§ **Your task**
Only the records, repeated exactly, should make up the response.
::::::::::
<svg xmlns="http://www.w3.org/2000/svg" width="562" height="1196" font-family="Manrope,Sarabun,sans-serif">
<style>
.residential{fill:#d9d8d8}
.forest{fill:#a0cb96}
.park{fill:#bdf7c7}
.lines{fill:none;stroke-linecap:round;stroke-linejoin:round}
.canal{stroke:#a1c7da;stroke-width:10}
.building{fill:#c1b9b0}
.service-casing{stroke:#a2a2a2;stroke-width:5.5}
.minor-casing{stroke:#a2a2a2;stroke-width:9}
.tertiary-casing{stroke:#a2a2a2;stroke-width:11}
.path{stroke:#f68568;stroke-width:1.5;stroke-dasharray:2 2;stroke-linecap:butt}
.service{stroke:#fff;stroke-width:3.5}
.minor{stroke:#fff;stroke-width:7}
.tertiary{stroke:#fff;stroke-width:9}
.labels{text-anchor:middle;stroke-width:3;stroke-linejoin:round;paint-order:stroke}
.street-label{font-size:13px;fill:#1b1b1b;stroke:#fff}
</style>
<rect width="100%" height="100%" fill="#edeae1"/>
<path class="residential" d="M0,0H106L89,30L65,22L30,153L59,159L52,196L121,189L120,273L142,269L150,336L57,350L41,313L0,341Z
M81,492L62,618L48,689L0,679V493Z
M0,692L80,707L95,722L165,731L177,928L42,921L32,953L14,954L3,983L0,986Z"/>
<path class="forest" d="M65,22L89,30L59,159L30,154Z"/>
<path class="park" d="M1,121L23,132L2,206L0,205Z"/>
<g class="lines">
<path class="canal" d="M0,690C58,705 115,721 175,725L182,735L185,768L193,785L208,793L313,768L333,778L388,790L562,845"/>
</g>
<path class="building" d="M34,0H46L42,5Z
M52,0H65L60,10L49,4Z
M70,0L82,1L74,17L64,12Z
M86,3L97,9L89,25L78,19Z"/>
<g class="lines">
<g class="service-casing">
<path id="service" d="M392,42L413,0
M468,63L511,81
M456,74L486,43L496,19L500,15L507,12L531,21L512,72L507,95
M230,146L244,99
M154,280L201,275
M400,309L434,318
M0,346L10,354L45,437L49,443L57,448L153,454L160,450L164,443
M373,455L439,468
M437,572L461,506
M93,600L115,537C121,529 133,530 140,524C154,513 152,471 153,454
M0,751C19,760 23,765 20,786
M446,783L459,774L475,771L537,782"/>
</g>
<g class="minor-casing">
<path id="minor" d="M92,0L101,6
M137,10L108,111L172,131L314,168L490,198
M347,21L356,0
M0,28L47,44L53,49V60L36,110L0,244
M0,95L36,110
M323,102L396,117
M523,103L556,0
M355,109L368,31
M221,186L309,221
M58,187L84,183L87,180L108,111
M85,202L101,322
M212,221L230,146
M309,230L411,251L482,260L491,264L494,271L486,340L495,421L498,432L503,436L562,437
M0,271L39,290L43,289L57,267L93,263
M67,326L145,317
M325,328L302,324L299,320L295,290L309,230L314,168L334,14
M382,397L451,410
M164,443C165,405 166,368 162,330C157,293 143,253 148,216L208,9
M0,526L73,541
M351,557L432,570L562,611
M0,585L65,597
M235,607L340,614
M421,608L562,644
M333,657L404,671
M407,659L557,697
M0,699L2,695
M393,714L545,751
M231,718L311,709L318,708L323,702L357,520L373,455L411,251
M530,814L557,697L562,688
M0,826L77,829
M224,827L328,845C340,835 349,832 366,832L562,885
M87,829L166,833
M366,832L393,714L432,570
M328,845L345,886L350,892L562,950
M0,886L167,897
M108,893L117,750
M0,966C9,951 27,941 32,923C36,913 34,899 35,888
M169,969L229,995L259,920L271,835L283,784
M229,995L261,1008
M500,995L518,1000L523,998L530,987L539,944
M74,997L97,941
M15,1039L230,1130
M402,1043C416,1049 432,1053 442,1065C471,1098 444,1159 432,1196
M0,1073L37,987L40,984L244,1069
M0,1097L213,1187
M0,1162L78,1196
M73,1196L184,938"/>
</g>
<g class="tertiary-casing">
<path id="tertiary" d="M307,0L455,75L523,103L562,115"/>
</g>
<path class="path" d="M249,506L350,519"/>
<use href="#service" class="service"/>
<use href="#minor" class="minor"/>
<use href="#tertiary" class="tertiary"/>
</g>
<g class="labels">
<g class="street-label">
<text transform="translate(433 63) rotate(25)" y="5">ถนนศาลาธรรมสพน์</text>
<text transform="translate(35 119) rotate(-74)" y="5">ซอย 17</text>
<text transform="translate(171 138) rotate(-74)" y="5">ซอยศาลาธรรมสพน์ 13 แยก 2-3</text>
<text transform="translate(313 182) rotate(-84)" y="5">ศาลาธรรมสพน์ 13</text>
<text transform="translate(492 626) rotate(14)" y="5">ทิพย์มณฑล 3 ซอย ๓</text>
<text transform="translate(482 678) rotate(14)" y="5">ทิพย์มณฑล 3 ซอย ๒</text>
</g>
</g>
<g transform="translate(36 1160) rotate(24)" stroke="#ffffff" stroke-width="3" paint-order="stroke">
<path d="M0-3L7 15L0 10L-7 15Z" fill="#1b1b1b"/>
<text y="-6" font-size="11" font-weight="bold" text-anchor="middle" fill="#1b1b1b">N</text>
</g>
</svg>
::::::::::
§ **Task response**
<svg xmlns="http://www.w3.org/2000/svg" width="562" height="1196" font-family="Manrope,Sarabun,sans-serif">
<style>
.residential{fill:#d9d8d8}
.forest{fill:#a0cb96}
.park{fill:#bdf7c7}
.lines{fill:none;stroke-linecap:round;stroke-linejoin:round}
.canal{stroke:#a1c7da;stroke-width:10}
.building{fill:#c1b9b0}
.service-casing{stroke:#a2a2a2;stroke-width:5.5}
.minor-casing{stroke:#a2a2a2;stroke-width:9}
.tertiary-casing{stroke:#a2a2a2;stroke-width:11}
.path{stroke:#f68568;stroke-width:1.5;stroke-dasharray:2 2;stroke-linecap:butt}
.service{stroke:#fff;stroke-width:3.5}
.minor{stroke:#fff;stroke-width:7}
.tertiary{stroke:#fff;stroke-width:9}
.labels{text-anchor:middle;stroke-width:3;stroke-linejoin:round;paint-order:stroke}
.street-label{font-size:13px;fill:#1b1b1b;stroke:#fff}
</style>
<rect width="100%" height="100%" fill="#edeae1"/>
<path class="residential" d="M0,0H106L89,30L65,22L30,153L59,159L52,196L121,189L120,273L142,269L150,336L57,350L41,313L0,341Z
M81,492L62,618L48,689L0,679V493Z
M0,692L80,707L95,722L165,731L177,928L42,921L32,953L14,954L3,983L0,986Z"/>
<path class="forest" d="M65,22L89,30L59,159L30,154Z"/>
<path class="park" d="M1,121L23,132L2,206L0,205Z"/>
<g class="lines">
<path class="canal" d="M0,690C58,705 115,721 175,725L182,735L185,768L193,785L208,793L313,768L333,778L388,790L562,845"/>
</g>
<path class="building" d="M34,0H46L42,5Z
M52,0H65L60,10L49,4Z
M70,0L82,1L74,17L64,12Z
M86,3L97,9L89,25L78,19Z"/>
<g class="lines">
<g class="service-casing">
<path id="service" d="M392,42L413,0
M468,63L511,81
M456,74L486,43L496,19L500,15L507,12L531,21L512,72L507,95
M230,146L244,99
M154,280L201,275
M400,309L434,318
M0,346L10,354L45,437L49,443L57,448L153,454L160,450L164,443
M373,455L439,468
M437,572L461,506
M93,600L115,537C121,529 133,530 140,524C154,513 152,471 153,454
M0,751C19,760 23,765 20,786
M446,783L459,774L475,771L537,782"/>
</g>
<g class="minor-casing">
<path id="minor" d="M92,0L101,6
M137,10L108,111L172,131L314,168L490,198
M347,21L356,0
M0,28L47,44L53,49V60L36,110L0,244
M0,95L36,110
M323,102L396,117
M523,103L556,0
M355,109L368,31
M221,186L309,221
M58,187L84,183L87,180L108,111
M85,202L101,322
M212,221L230,146
M309,230L411,251L482,260L491,264L494,271L486,340L495,421L498,432L503,436L562,437
M0,271L39,290L43,289L57,267L93,263
M67,326L145,317
M325,328L302,324L299,320L295,290L309,230L314,168L334,14
M382,397L451,410
M164,443C165,405 166,368 162,330C157,293 143,253 148,216L208,9
M0,526L73,541
M351,557L432,570L562,611
M0,585L65,597
M235,607L340,614
M421,608L562,644
M333,657L404,671
M407,659L557,697
M0,699L2,695
M393,714L545,751
M231,718L311,709L318,708L323,702L357,520L373,455L411,251
M530,814L557,697L562,688
M0,826L77,829
M224,827L328,845C340,835 349,832 366,832L562,885
M87,829L166,833
M366,832L393,714L432,570
M328,845L345,886L350,892L562,950
M0,886L167,897
M108,893L117,750
M0,966C9,951 27,941 32,923C36,913 34,899 35,888
M169,969L229,995L259,920L271,835L283,784
M229,995L261,1008
M500,995L518,1000L523,998L530,987L539,944
M74,997L97,941
M15,1039L230,1130
M402,1043C416,1049 432,1053 442,1065C471,1098 444,1159 432,1196
M0,1073L37,987L40,984L244,1069
M0,1097L213,1187
M0,1162L78,1196
M73,1196L184,938"/>
</g>
<g class="tertiary-casing">
<path id="tertiary" d="M307,0L455,75L523,103L562,115"/>
</g>
<path class="path" d="M249,506L350,519"/>
<use href="#service" class="service"/>
<use href="#minor" class="minor"/>
<use href="#tertiary" class="tertiary"/>
</g>
<g class="labels">
<g class="street-label">
<text transform="translate(433 63) rotate(25)" y="5">ถนนศาลาธรรมสพน์</text>
<text transform="translate(35 119) rotate(-74)" y="5">ซอย 17</text>
<text transform="translate(171 138) rotate(-74)" y="5">ซอยศาลาธรรมสพน์ 13 แยก 2-3</text>
<text transform="translate(313 182) rotate(-84)" y="5">ศาลาธรรมสพน์ 13</text>
<text transform="translate(492 626) rotate(14)" y="5">ทิพย์มณฑล 3 ซอย ๓</text>
<text transform="translate(482 678) rotate(14)" y="5">ทิพย์มณฑล 3 ซอย ๒</text>
</g>
</g>
<g transform="translate(36 1160) rotate(24)" stroke="#ffffff" stroke-width="3" paint-order="stroke">
<path d="M0-3L7 15L0 10L-7 15Z" fill="#1b1b1b"/>
<text y="-6" font-size="11" font-weight="bold" text-anchor="middle" fill="#1b1b1b">N</text>
</g>
</svg>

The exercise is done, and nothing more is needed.